• [Task inputs]
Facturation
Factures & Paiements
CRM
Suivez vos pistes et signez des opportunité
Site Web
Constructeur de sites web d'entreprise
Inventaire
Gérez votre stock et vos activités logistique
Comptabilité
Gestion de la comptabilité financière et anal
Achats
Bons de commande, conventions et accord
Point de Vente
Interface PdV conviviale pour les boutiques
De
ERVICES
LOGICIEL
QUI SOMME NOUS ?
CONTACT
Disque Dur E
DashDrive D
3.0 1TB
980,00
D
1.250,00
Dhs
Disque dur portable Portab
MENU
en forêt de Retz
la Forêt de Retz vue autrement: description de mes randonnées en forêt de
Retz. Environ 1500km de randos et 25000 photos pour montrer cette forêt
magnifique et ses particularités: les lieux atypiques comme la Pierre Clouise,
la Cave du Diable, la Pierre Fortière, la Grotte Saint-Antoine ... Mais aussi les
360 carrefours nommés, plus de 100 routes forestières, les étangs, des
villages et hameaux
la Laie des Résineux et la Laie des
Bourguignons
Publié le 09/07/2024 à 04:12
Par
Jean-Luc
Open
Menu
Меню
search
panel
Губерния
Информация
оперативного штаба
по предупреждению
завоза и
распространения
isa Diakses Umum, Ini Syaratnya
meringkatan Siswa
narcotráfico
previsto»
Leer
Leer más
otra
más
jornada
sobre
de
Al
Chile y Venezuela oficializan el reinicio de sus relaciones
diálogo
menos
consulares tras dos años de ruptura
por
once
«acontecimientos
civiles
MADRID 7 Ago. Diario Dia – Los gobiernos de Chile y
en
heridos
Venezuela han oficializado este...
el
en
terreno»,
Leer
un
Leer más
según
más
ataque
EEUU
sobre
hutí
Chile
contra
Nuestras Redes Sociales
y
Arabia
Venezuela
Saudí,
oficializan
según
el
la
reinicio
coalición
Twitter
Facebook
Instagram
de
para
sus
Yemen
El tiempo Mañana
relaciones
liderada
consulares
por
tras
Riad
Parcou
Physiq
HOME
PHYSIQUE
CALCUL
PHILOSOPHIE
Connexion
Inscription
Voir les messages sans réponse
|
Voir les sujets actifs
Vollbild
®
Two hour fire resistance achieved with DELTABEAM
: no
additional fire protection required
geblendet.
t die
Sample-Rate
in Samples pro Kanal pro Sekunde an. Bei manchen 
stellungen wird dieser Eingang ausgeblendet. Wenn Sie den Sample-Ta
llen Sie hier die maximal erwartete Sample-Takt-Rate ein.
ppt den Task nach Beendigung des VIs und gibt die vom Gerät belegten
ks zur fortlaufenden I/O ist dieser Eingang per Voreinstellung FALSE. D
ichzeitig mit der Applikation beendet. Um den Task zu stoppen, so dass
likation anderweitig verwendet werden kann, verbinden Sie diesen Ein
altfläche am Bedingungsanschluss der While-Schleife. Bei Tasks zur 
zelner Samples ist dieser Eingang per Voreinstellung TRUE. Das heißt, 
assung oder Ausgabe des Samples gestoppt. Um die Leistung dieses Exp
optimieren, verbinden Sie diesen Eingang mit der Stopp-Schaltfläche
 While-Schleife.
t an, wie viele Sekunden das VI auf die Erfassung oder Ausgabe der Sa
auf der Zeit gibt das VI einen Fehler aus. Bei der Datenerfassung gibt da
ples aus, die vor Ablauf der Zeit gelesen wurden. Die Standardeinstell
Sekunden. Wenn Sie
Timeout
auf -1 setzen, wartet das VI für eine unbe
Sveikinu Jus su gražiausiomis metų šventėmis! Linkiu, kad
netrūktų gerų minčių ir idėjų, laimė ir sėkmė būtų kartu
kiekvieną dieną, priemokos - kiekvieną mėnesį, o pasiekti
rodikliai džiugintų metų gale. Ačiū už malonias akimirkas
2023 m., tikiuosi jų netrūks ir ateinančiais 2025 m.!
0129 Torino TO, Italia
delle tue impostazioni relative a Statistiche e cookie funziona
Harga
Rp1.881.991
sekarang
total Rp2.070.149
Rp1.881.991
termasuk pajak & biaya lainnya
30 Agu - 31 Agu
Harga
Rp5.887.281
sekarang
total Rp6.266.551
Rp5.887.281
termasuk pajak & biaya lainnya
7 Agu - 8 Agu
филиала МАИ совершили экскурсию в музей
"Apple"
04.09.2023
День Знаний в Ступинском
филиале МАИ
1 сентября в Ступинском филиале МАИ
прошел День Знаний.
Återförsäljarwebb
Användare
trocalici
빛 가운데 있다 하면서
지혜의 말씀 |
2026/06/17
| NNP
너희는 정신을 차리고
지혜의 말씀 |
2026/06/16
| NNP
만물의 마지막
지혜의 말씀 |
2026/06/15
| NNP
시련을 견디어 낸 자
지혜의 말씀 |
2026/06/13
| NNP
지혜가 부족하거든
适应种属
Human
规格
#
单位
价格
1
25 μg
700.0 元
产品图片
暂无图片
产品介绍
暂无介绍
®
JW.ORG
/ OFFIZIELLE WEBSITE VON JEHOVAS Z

• [Task requirements]
For each line in the records that holds "Ausgabe", show that line as it stands.

• [Exercise result]
assung oder Ausgabe des Samples gestoppt. Um die Leistung dieses Exp
t an, wie viele Sekunden das VI auf die Erfassung oder Ausgabe der Sa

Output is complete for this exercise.